Cache: Write Polices
2020, Dec 01
To mitigate inconsistent cache results we use cache write policies to make sure we are always in consistent state when data is being changed by some external component/system.
-
Write-through:
When data is updated, it is written to both the cache and the back-end storage. This mode is easy for operation but is slow in data writing because data has to be written to both the cache and the storage.
- Advantage: Ensures fast retrieval while making sure the data is in the backing store and is not lost in case the cache is disrupted.
- Disadvantage: Writing data will experience latency as you have to write to two places every time.
- Good for applications that write and then re-read data frequently. This will result in slightly higher write latency but low read latency. So, it’s ok to spend a bit longer writing once, but then benefit from reading frequently with low latency.
-
Write-back:
When data is updated, it is written only to the cache. The modified data is written to the back-end storage only when data is removed from the cache. This mode has fast data write speed but data will be lost if a power failure occurs before the updated data is written to the storage.
- Advantage: Low latency and high throughput for write-intensive applications.
- Disadvantage: There is data availability risk because the cache could fail (and so suffer from data loss) before the data is persisted to the backing store. This result in the data being lost.
- This policy is the best performer for mixed workloads as both read and write I/O have similar response time levels. In reality, you can add resiliency (e.g. by duplicating writes) to reduce the likelihood of data loss.
-
Write-around:
Data is written only to the backing store without writing to the cache.
- Advantage: Good for not flooding the cache with data that may not subsequently be re-read.

◆ Collected material:

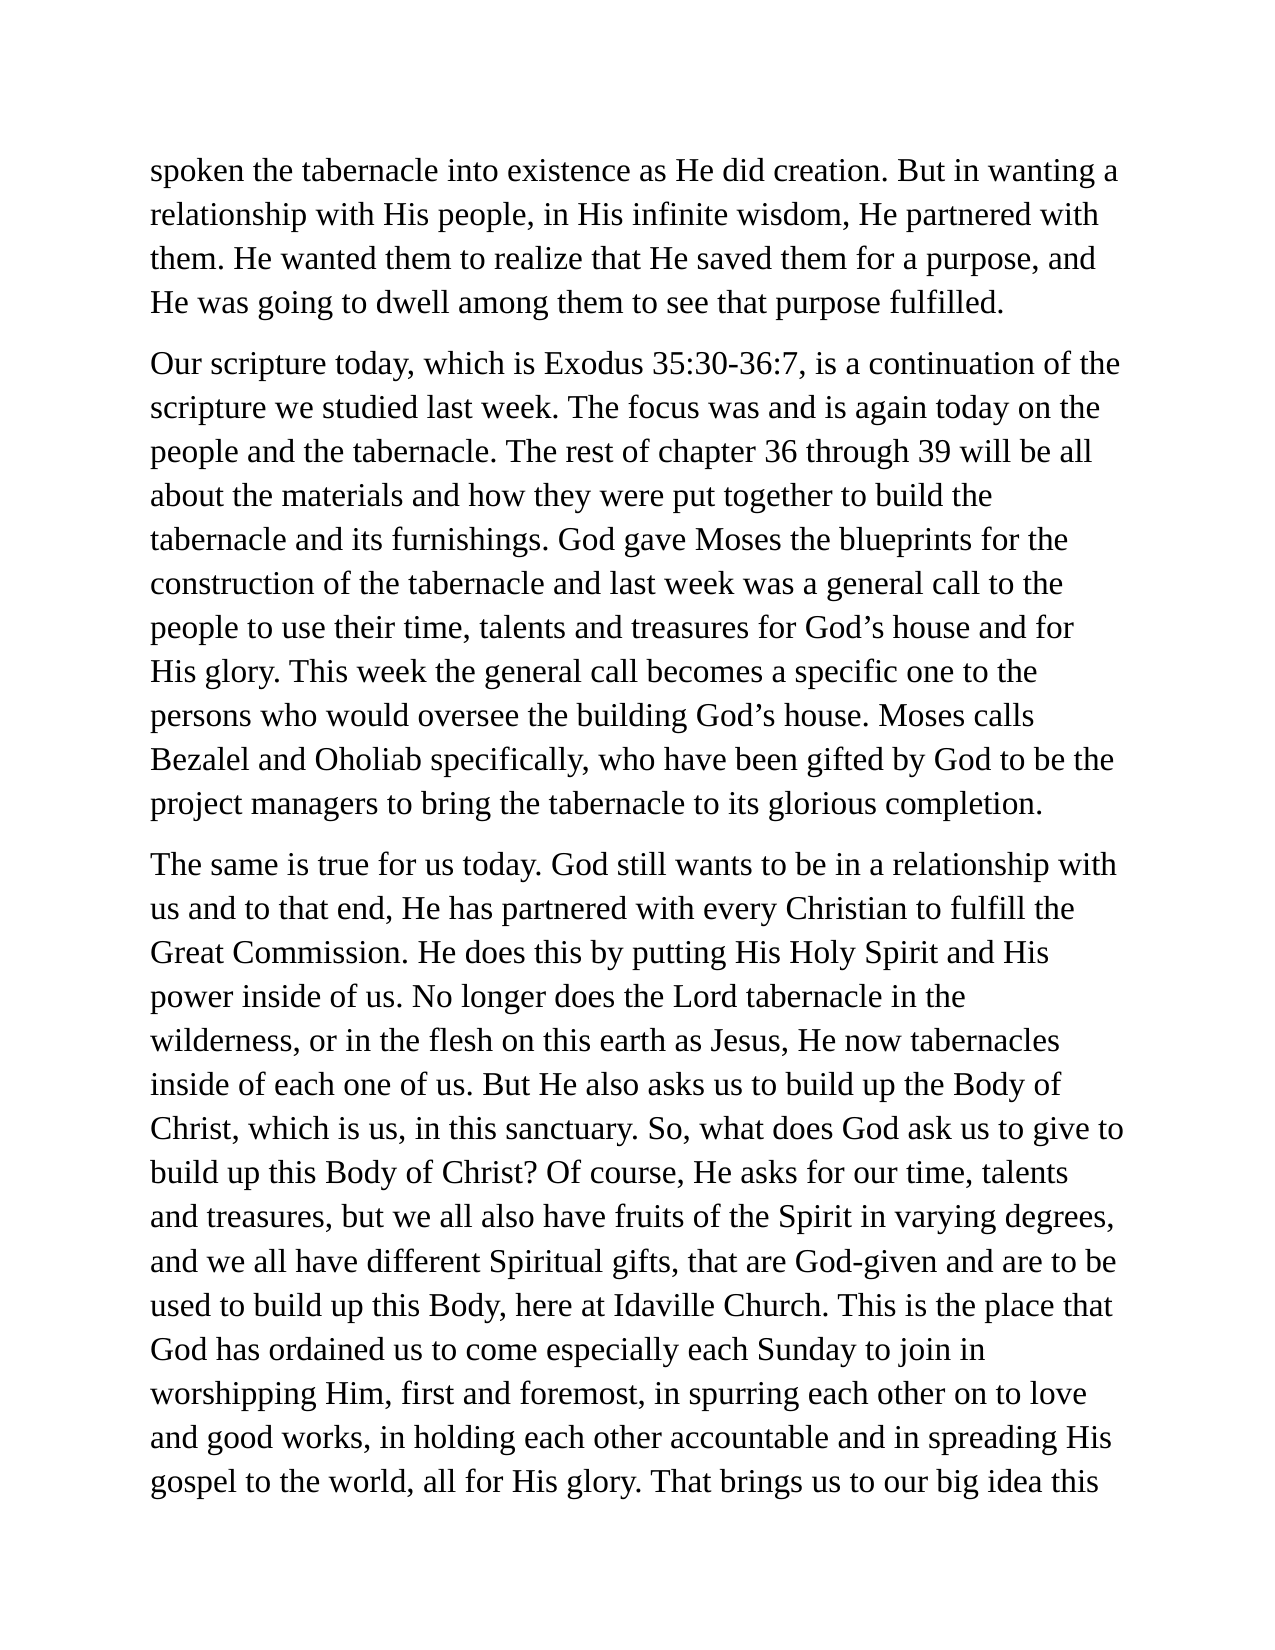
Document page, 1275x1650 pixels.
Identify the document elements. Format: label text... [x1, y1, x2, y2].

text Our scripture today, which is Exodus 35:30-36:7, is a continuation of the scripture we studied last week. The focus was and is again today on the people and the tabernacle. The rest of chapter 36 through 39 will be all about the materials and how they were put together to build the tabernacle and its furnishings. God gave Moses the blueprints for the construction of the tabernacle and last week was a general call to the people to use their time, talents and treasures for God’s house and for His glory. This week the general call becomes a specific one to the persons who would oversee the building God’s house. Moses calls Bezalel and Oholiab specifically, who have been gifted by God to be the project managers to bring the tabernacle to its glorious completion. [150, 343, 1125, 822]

◆ Tasks to perform:
1. Set down the portion of the cache write policies text that starts with "- Disadvantage: There" and ends with "subsequently be re-read.", word for word.
2. Carry the piece on cache write policies forward, picking up right after its last sentence.

◆ Final answers:
1.
- Disadvantage: There is data availability risk because the cache could fail (and so suffer from data loss) before the data is persisted to the backing store. This result in the data being lost.
- This policy is the best performer for mixed workloads as both read and write I/O have similar response time levels. In reality, you can add resiliency (e.g. by duplicating writes) to reduce the likelihood of data loss.
-
Write-around:
Data is written only to the backing store without writing to the cache.
- Advantage: Good for not flooding the cache with data that may not subsequently be re-read.

2.
- Disadvantage: Reading recently written data will result in a cache miss (and so a higher latency) because the data can only be read from the slower backing store.
- Good for applications that don’t frequently re-read recently written data. This will result in lower write latency but higher read latency which is a acceptable trade-off for these scenarios.
Simple Stub of the concept
def write_through(cache, persistent_datastore, datum):
cache.write(datum)
persistent_datastore.write(datum)
def write_around(persistent_datastore, datum):
persistent_datastore.write(datum)
def write_back(cache, datum):
cache.write(datum)
# Possibly do an async write to the persistent_datastore
class PersistentDataStore: ## could be database
def __init__(self):
self.data = []
def write(self, datum):
print('Started writing to backing store.')
time.sleep(2) # Writing to disk is slow
self.data.append(datum)
print('Finished writing to backing store.')
def read(self, index):
print('Started reading from backing store.')
time.sleep(2) # Reading from disk is slow
print('Finished reading from backing store.')
return self.data[index]
class Cache:
def __init__(self):
self.data = []
def write(self, datum):
print('Started writing to cache.')
self.data.append(datum)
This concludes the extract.